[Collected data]
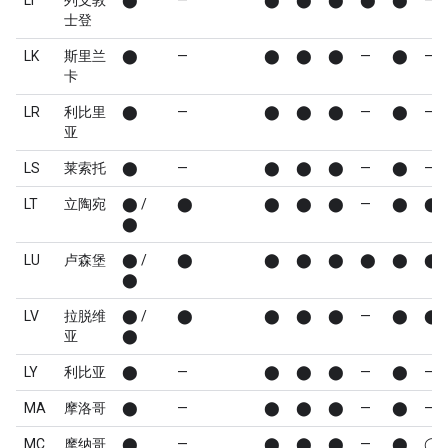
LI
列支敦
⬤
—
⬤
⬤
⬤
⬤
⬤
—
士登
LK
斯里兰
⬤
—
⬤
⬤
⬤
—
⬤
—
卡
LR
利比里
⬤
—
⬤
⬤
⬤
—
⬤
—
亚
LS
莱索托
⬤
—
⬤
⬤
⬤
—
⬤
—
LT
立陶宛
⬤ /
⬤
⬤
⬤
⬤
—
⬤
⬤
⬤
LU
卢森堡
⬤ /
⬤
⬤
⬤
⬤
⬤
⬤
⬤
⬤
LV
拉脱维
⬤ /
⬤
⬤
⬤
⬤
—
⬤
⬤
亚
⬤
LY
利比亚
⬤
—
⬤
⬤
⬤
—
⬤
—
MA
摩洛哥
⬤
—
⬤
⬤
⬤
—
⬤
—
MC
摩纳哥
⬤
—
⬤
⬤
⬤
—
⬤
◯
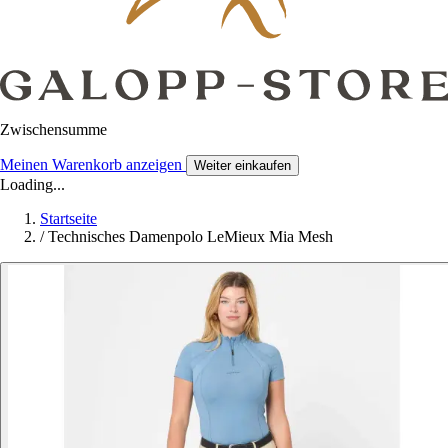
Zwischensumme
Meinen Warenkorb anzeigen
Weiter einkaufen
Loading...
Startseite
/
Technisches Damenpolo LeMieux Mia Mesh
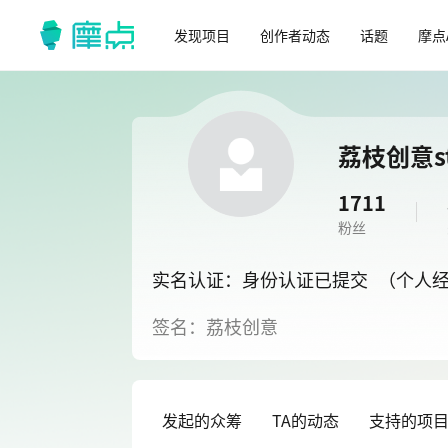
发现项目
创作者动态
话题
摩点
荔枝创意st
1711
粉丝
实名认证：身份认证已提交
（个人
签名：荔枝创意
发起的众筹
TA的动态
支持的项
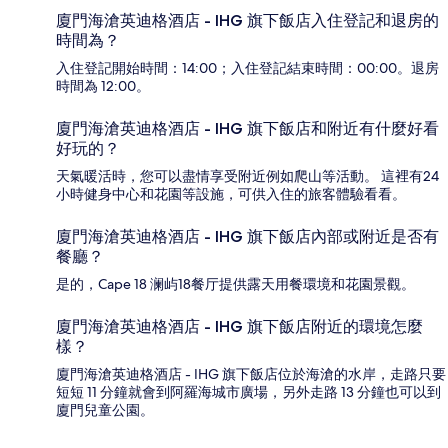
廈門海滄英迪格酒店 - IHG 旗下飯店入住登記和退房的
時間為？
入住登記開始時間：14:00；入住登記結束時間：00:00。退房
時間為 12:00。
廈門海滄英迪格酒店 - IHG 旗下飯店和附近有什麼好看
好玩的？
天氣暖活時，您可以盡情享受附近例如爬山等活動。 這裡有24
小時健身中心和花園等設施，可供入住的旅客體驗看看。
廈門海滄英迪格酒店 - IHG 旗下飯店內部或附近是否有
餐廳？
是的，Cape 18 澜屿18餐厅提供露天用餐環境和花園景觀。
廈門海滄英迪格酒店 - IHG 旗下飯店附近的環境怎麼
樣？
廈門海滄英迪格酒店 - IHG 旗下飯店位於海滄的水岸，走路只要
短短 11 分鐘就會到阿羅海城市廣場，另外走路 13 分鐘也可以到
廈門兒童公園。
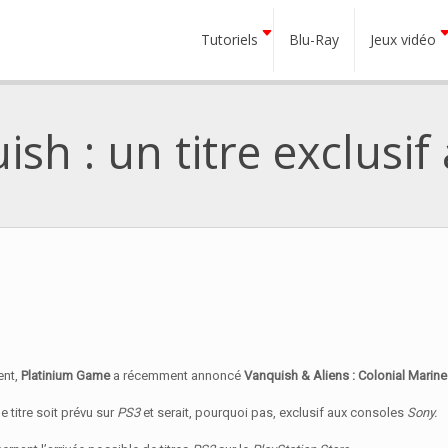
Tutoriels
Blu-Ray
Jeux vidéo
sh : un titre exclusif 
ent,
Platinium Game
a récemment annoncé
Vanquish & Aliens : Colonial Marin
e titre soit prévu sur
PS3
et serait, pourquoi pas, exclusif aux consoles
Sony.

#### What to do:
Across all the entries, count the lines that contain the string "exclusif", and give that number without anything else.

#### Output of the task:
2